Aachen : Menschen über 60 ist schlechter Service Horror
Aachen Mit der Bezeichnung „Senioren” können und wollen sich viele Menschen über 60 nicht identifizieren. Nichts nervt sie mehr, als betüttelt zu werden. Diese und weitere - oft unerwartete - Facetten eines differenzierten Selbstbildes brachte die Tagung des Katholischen Altenwerkes für das Bistum Aachen in der Bischöflichen Akademie ans Tageslicht.
„Heute sind Sie einmal König!” Mit dieser einladenden Bemerkung streichelte der Vorsitzende des Altenwerkes, Heinz-Peter Benetreu (Heinsberg), nicht nur die Seele seiner rund 70 Zuhörer. Mit einem Quäntchen Ironie macht er dabei auch ein Grundproblem von älteren Frauen und Männern deutlich: Einerseits nehmen Handwerk und Gewerbe gerne ihr Geld, andererseits hapert es noch immer an der zuvorkommenden Bedienung.
Diesem Zwiespalt galt die Tagung: Repräsentanten von Verbraucherberatung, Einzelhandel und Kreishandwerkerschaft legten dar, wie sie den Menschen über 60 als Konsumenten einschätzen - und wie sie seinen Interessen entgegen kommen wollen.
Bärbel Gebert von der Verbraucherberatung NRW (Sitz: Düsseldorf) gelang das plastischste Referat. Sie gab ihrem Publikum in relativ kurzer Zeit eine Fülle von Fakten und Informationen an die Hand - und das so, dass sich die Zuhörer verstanden und am rechten Ort fühlten.
Dank einer aktuellen Studie konnte Gebert in ihrer Betrachtung des Rentner-Alltags aus dem Vollen schöpfen. Zum Beispiel durch die Beschreibung des Lebensgefühls der befragten Frauen und Männer im Pensionsalter: „Die Leute fühlen sich fit, aktiv und interessant. Sie genießen ihre freie Zeit.” Trotzdem sei ihre Existenz auch von Problemen geprägt: Einsamkeit, Zukunftsängste und das von Hilfebedürftigkeit und daher im Empfinden der Probanden letztlich negative öffentliche Bild seien vielfach genannt worden.
Wichtig, so Gebert weiter, sei den Verbrauchern, die nicht mehr im Arbeitsleben stehen, zum Beispiel ein guter Service in den aufgesuchten Geschäften. Ein Herr unterfütterte diesen Punkt in der anschließenden Diskussion mit eigenen Erfahrungen: In einem Drogeriemarkt erst kein und dann nur widerwillige Beratung finden zu können - das sei schlicht und einfach „ein Horror”.

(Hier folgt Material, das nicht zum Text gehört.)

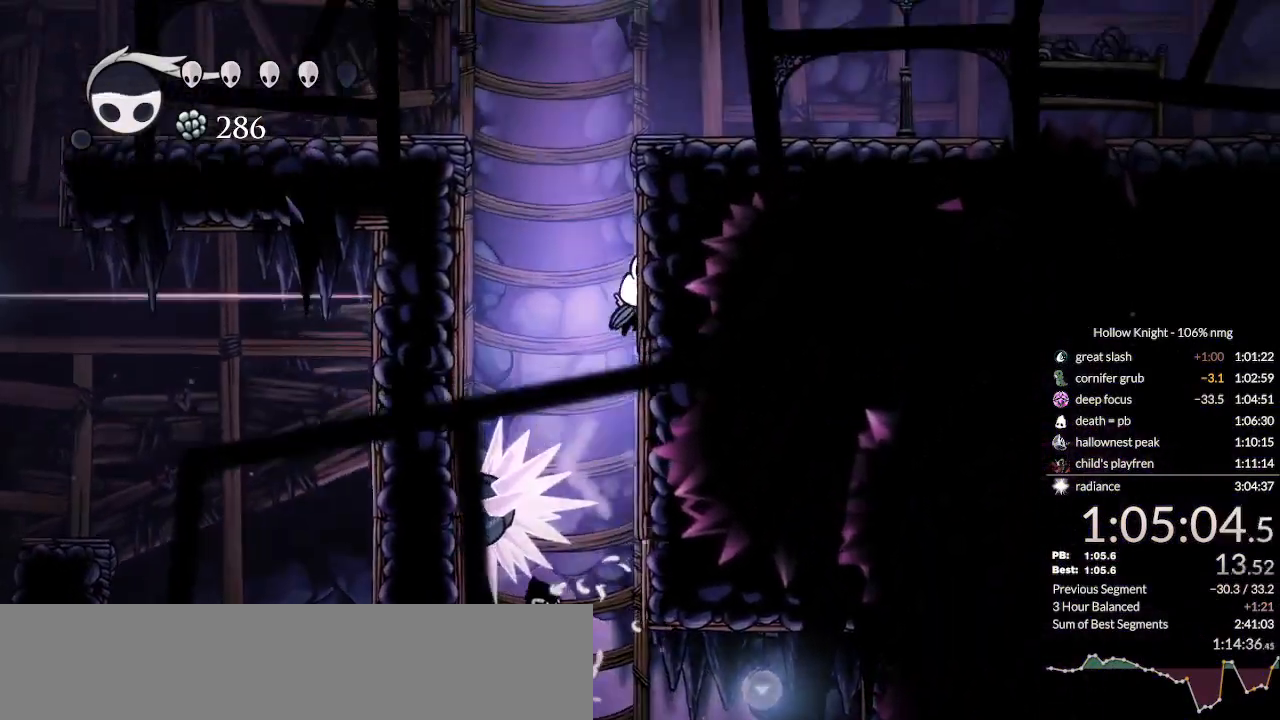
{"keys": ["right"], "events": [[33, "jump", "up"], [67, "jump", "down"], [400, "jump", "up"], [467, "down", "up"]]}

Doch nicht nur gut, sondern auch auffindbar sollen die Informationen sein. Und dazu gehört für die Befragten nicht nur ein genügend großer Schriftgrad bei Preisschild und Verfallsdatum, sondern auch, dass diese Daten ohne umständliches Drehen und Wenden der Verpackung auffindbar sind.
Ein weiterer Punkt: die Technik. Grundsätzlich äußerten sich die auf „Kundenkonferenzen” ausgeforschten Versuchspersonen dazu positiv. Wenn aber der Bildschirm auf dem Automaten bei der Bahn nicht ohne Blendeffekte zu lesen ist oder der Kunde gezwungen wird, seine Geldgeschäfte an dem als nicht sicher empfundenen Automaten zu tätigen: Dann geht die Sachen nicht nur den Mitgliedern des Altenwerks schwer gegen den Strich.